Ech…there’s more, now not just in quotations:

…if he ran as a Democrat, he might sacrifice his reputation as an independent-minded businessman who is above politics.

Save us from politicians who are “above” politics, and from those writers who would imagine such a thing possible.

The above passage follows an observation on the impossibility of Bloomberg’s  securing the GOP nomination. So I ask again – just where is this great silent majority that exists in neither party but would be able to elect a man like Michael Bloomberg president?

Bloomberg himself is quoted towards the end, and supplies the answer:

“How can a 5-foot-7, divorced billionaire Jew running as an independent from New York possibly have a chance?” he has asked.

He can’t. And that’s fine. Politics is the business of disagreeing about what to do. If Bloomberg can’t find constructive ways to disagree, then there’s really no reason for him to think twice about running for president.


Some Comfort

March 25, 2007

Amanda Marcotte:

If anything comforts me in the face of the increasingly agitated fundamentalism in America, it’s that they have no clue how to compete with the pleasures of living available to most of us, pleasures that help assist us in telling them all to fuck off.

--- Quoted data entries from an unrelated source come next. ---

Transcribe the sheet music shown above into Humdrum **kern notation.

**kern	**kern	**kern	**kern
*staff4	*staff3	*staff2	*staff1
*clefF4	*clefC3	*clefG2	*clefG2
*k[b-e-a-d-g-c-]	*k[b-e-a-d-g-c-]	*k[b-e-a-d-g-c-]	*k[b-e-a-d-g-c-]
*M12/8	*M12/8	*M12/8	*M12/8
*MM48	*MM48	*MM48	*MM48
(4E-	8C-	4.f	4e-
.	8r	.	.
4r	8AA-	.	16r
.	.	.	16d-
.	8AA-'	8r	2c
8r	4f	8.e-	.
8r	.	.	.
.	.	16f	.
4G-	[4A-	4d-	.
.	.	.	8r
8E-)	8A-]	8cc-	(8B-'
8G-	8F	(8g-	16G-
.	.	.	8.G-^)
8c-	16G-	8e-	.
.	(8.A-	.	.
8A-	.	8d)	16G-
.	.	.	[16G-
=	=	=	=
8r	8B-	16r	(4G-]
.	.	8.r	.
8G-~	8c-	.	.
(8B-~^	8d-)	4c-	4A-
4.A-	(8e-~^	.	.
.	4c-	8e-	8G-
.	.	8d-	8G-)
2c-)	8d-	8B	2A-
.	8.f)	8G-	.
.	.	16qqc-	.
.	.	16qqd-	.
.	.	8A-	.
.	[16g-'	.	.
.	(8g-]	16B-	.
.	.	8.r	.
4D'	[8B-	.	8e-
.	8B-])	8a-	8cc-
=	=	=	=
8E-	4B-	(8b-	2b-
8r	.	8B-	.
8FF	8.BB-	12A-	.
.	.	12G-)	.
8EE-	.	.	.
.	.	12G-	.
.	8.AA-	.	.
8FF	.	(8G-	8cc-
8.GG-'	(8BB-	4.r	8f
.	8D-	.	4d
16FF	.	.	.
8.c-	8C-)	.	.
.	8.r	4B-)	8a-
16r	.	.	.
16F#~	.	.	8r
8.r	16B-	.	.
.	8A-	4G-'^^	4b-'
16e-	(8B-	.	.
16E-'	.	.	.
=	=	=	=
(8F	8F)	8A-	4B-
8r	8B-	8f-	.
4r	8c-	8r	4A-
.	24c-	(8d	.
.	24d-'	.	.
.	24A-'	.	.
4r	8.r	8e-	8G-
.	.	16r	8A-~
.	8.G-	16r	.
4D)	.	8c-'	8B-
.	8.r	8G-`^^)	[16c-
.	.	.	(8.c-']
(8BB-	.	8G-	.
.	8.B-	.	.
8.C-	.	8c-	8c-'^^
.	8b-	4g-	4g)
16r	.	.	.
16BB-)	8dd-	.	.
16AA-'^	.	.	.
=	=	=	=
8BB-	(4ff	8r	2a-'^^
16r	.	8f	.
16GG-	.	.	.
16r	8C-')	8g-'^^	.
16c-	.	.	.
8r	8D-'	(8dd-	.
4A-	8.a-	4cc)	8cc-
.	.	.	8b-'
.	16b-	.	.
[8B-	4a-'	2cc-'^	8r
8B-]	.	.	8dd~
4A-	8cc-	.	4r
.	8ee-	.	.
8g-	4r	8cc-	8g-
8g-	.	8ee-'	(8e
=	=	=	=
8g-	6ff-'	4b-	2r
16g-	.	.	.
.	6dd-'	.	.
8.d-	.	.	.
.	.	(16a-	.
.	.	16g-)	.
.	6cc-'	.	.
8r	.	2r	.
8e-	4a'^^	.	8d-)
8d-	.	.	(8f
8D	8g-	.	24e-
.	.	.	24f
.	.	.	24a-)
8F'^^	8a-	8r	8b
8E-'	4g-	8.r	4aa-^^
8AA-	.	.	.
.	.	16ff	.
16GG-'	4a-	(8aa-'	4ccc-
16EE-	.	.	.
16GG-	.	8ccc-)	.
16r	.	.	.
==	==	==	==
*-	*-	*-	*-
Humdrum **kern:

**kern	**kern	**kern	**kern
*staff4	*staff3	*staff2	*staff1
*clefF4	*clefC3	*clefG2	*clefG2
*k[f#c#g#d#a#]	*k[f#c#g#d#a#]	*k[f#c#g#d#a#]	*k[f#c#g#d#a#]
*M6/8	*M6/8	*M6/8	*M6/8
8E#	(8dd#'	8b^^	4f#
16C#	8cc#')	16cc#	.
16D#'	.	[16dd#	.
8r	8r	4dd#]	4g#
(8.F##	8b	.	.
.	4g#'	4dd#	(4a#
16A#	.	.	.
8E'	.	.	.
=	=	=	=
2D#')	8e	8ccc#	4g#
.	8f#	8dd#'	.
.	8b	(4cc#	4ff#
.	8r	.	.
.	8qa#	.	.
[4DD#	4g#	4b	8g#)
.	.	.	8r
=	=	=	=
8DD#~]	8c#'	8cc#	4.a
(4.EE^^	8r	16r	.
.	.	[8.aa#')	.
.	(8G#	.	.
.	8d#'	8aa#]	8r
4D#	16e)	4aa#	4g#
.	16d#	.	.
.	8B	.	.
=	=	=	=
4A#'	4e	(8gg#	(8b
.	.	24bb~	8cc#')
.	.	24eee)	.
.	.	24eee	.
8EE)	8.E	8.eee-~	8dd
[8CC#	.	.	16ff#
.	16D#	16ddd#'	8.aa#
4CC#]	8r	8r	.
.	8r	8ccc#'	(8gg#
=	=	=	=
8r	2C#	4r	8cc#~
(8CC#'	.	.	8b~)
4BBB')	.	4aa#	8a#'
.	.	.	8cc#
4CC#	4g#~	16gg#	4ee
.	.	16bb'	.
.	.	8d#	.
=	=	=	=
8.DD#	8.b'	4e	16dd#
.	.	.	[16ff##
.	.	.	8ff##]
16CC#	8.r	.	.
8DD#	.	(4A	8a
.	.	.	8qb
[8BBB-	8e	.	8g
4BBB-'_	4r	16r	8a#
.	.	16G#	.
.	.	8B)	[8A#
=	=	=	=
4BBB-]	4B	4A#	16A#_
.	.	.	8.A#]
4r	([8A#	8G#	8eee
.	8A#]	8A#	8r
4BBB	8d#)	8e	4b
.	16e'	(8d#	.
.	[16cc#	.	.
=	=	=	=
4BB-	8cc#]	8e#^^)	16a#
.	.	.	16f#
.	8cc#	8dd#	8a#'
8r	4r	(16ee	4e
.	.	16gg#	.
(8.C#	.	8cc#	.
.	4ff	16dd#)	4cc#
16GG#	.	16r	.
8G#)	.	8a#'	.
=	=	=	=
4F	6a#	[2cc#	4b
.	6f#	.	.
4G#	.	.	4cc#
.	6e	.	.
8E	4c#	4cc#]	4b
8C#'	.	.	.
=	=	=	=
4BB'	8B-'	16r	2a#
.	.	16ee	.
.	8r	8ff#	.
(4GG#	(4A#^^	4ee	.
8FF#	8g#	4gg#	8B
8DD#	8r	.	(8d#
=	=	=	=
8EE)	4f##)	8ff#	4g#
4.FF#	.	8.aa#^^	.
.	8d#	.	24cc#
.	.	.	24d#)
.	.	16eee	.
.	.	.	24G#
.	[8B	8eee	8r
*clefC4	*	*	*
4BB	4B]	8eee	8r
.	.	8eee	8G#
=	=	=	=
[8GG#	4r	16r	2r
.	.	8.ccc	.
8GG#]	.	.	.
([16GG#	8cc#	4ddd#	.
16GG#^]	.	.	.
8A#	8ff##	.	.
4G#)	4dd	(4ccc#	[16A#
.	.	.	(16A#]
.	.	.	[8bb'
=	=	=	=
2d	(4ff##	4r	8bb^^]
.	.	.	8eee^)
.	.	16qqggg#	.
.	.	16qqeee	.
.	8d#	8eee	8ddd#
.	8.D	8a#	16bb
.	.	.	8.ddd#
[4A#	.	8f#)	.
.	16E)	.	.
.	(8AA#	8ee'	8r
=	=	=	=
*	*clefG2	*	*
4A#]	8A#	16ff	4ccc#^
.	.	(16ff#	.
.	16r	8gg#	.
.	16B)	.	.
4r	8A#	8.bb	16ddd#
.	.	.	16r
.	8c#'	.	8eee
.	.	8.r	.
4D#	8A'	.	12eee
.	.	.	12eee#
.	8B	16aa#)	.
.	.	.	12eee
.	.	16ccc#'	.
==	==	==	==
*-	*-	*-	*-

Quite.  This is an interesting thing about the culture wars in the United States – conservatives, those same people who are always going on about “free markets” and extending market metaphors and, indeed, markets into places they simply don’t belong (e.g., basic health care) simply cannot cope with the idea of a free market for culture. Which is mostly what we have, now, and is pretty much why they’re losing the culture wars, generation after generation: there’s a market for culture, and “conservative” culture is mostly crap. At some level, they’re aware of this, and so rather than trying to produce culture that is appealing to others (which is difficult for a variety of reasons), they just agitate against…pretty much all popular cultural products. Or sometimes, unpopular or marginal cultural products (e.g., “Piss Christ”) as an avenue for seeking to undermine the idea of culture.

It’s annoying, of course, but as Marcotte notes – in this arena, anyways, they really don’t know how to compete. So that’s nice for us heathens.